O Instituto Superior de Inovação Tecnológica (ISITEC) acaba de ser credenciado no Ministério da Educação (MEC) e terá o primeiro curso de Engenharia da Inovação em 2014.  Seu mantenedor, o Sindicato dos Engenheiros do Estado de São Paulo (Seesp) investiu R$10 milhões na elaboração da proposta pedagógica e nas instalações da escola.  

“Somos o primeiro sindicato a criar uma faculdade. Isso aconteceu devido à crescente necessidade de profissionais especializados nessa carreira, hoje tão promissora. Com modelo diferenciado, nosso objetivo é ter evasão zero, já nas primeiras turmas”, destaca o presidente do Seesp e da Federação Nacional dos Engenheiros (FNE), Murilo Celso Pinheiro.
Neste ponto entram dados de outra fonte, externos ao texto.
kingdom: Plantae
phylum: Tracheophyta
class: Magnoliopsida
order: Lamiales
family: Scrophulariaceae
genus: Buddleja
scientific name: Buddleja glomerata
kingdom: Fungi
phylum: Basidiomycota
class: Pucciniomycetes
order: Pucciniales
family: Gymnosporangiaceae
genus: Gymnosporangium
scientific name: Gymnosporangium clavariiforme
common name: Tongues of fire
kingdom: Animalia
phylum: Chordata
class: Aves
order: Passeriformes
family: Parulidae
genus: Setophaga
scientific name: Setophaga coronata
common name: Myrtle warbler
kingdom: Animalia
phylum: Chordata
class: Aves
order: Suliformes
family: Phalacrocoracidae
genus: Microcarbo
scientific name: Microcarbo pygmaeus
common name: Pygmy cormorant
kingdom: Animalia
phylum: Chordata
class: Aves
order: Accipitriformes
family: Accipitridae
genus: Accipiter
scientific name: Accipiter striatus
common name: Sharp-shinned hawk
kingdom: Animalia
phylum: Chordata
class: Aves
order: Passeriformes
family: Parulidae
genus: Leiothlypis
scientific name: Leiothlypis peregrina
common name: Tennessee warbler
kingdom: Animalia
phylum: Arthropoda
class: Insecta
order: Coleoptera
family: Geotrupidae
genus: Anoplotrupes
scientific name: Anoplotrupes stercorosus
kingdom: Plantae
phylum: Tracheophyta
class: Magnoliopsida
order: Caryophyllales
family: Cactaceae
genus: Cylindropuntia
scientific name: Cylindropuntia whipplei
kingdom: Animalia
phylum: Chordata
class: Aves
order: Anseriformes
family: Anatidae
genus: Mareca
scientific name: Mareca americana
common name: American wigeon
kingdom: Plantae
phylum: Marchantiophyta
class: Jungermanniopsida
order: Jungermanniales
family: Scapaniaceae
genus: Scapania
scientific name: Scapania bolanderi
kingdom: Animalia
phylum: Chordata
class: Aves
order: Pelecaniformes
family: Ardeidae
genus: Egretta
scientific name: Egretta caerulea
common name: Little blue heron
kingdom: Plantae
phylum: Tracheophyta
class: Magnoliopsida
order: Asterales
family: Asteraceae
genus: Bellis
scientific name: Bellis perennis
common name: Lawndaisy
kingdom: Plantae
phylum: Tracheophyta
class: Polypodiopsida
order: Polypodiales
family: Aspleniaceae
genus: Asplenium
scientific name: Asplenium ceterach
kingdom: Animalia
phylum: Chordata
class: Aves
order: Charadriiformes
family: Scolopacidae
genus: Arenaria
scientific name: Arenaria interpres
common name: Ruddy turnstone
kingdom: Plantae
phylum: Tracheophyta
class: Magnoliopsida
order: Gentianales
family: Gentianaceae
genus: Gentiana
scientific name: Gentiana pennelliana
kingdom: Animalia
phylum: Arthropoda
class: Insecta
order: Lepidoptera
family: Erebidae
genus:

A grade curricular foi criada a partir da análise das necessidades apontadas pelas empresas do setor. Um dos diferenciais do curso é uma nova distribuição da carga horária de matemática e física, ao longo de cinco anos, seguindo o modelo americano.

A proposta surgiu como reflexo do que foi apontado ainda em 2006 pela FNE em seu projeto “Cresce Brasil + Engenharia + Desenvolvimento” .O documento, que vem sendo atualizado constantemente, indica que é preciso ampliar a demanda por engenheiros para desenvolver o País e assegurar qualidade em sua formação. Atrelada a essa necessidade, a visão de que esses profissionais devem ter perfil voltado à inovação norteou a criação do ISITEC e constitui seu diferencial.

O curso
Além de agora estar apta a iniciar o processo seletivo à graduação, a instituição poderá oferecer pós-graduação lato sensu – os cursos de curta duração já estão sendo disponibilizados. Segundo o diretor-geral do ISITEC, Antônio Octaviano, a graduação será em período integral, com carga horária de 4.600h, superior ao mínimo exigido de 3.600h pelo MEC. A primeira turma deverá contar com 60 alunos. “Na grade curricular, está previsto um elenco grande de disciplinas, matérias optativas e atividades complementares”, acrescenta Octaviano.

A ideia é formar engenheiros que sejam capazes de se especializar em diversas áreas ao longo de sua carreira. A proposta audaciosa leva em conta o fato de hoje o mercado ser absolutamente dinâmico, requerendo atualização constante.